MDBs began to harmonize their lending portfolios with the Paris Agreement on climate change through actions such as the joint framework at the 24th United Nations Climate Conference (COP24). These pledges to combat climate change through adjustments in their financial flows are major steps, but they are not unanimous and different institutions take varying stances on natural gas. China, on the other hand, has not yet issued green commitments for natural gas financing, preferring instead to follow host country guidelines or international or Chinese best practices.
A recent policy brief by Cecilia Springer, Luma Ramos and Rishikesh Ram Bhandary charts lending and commitments from two Chinese policy banks, the China Development Bank (CDB) and the Export-Import Bank of China (CHEXIM), as well as eight major MDBs for overseas natural gas projects, comparing the scope of policy frameworks and the scale and composition of development finance.
This Chart of the Week, Figure 2 from the policy brief, represents the gas commitments of Chinese policy banks and MDBs by subsector between 2008-2021.
Figure 1: Chinese Policy Banks and Selected Multilateral Development Banks Gas Commitments by Subsector

Overall, the MDBs financed $63.7 billion in gas commitments compared to China’s $47.8 billion.
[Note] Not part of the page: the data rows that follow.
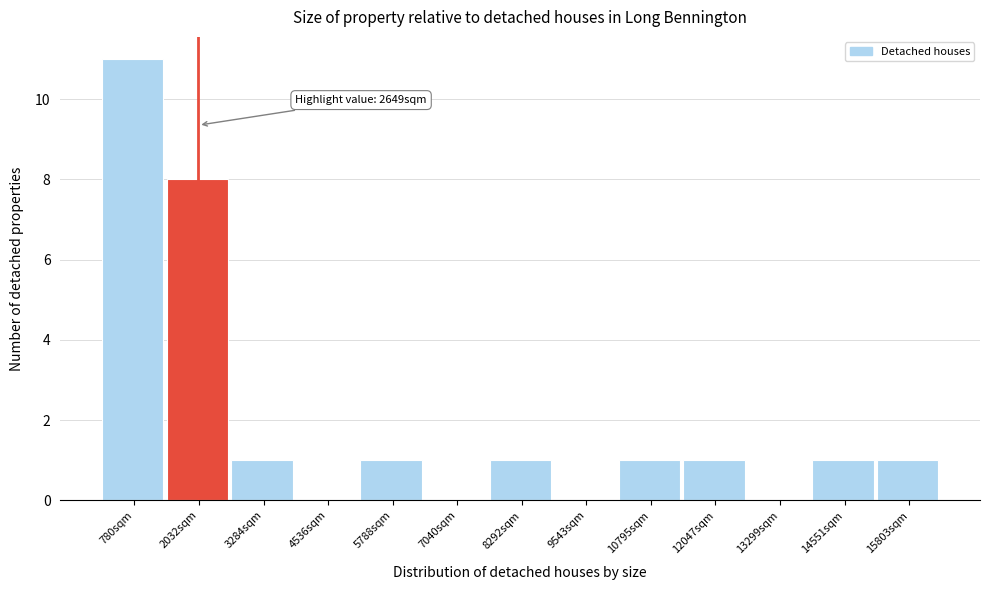

Reading left to right, transcribe all the data shown in this chart.

780sqm=11	2032sqm=8	3284sqm=1	4536sqm=0	5788sqm=1	7040sqm=0	8292sqm=1	9543sqm=0	10795sqm=1	12047sqm=1	13299sqm=0	14551sqm=1	15803sqm=1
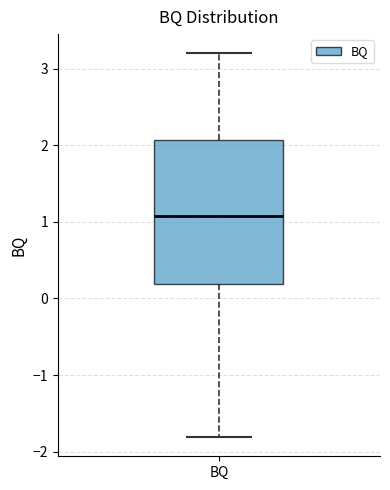

Read this box plot against the y-axis: the position of the median line, the range covered by the box, and the ends of both whiskers. The values are not printed on the chart, so give them approximately, as read against the axis.

median 1.1, box 0.2 to 2.1, whiskers -1.8 to 3.2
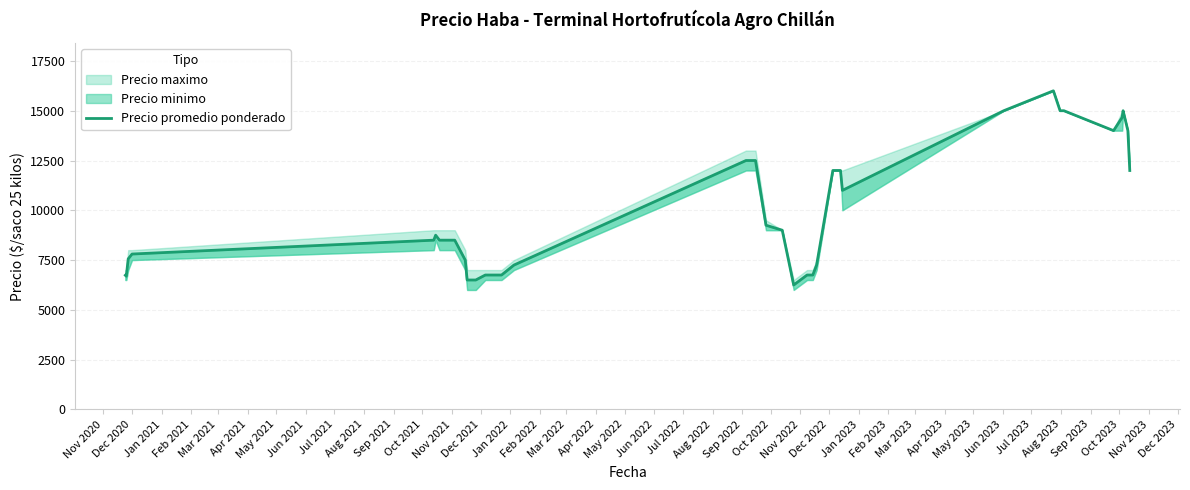

What is the difference between the values at Nov 2023 and Jan 2022?

8167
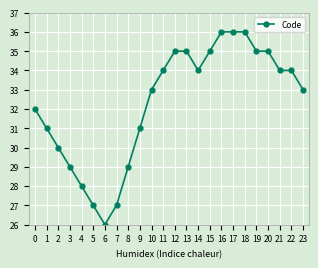

What is the average value?

32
The chart also demonstrates that Chinese policy banks and the MDBs are focused on different gas subsectors. CHEXIM and CDB have concentrated most of their lending in exploration and extraction projects, while the MDBs centered just over half of their disbursements on transport, distribution and storage. The MDBs focused a small amount of their lending on energy efficiency projects, but the Chinese policy banks did not finance energy efficiency at all. Looking at downstream subsectors, the MDBs financed substantially more gas power plants at $17 billion compared to China’s $3 billion. China instead focused on gas chemicals-related projects.
The different subsector focuses for the MDBs and the Chinese policy banks are likely related to varying commitments and policy frameworks. For example, most of the MDBs restrict upstream gas development related to exploration and extraction. Alternatively, China has not issued commitments restricting policy bank support for upstream, midstream or downstream natural gas development overseas. Further, China is motivated to engage in the natural gas sector in part to secure energy supplies rather than to build a globally competitive domestic natural gas industry, as natural gas makes up 10 percent of China’s total energy supply with demand for imports rising.
The authors determine that China is unlikely to fill the natural gas financing gap left by MDBs as domestic drivers in China will limit development finance for overseas gas. The authors make key policy recommendations, calling on the MDBs to lead China on natural gas policies, paying more attention to the role of the private sector in gas finance and increasing support for alternative energy as gas restrictions continue. China’s Belt and Road Initiative has already begun to support green energy technologies, paving the way for a future with cleaner energy alternatives. However, it is unclear how the MDBs will respond following the Group of 7 (G7) agreement to temporarily allow public finance in natural gas due to energy security concerns. Looking forward, key decisions will need to be made about the future of natural gas financing.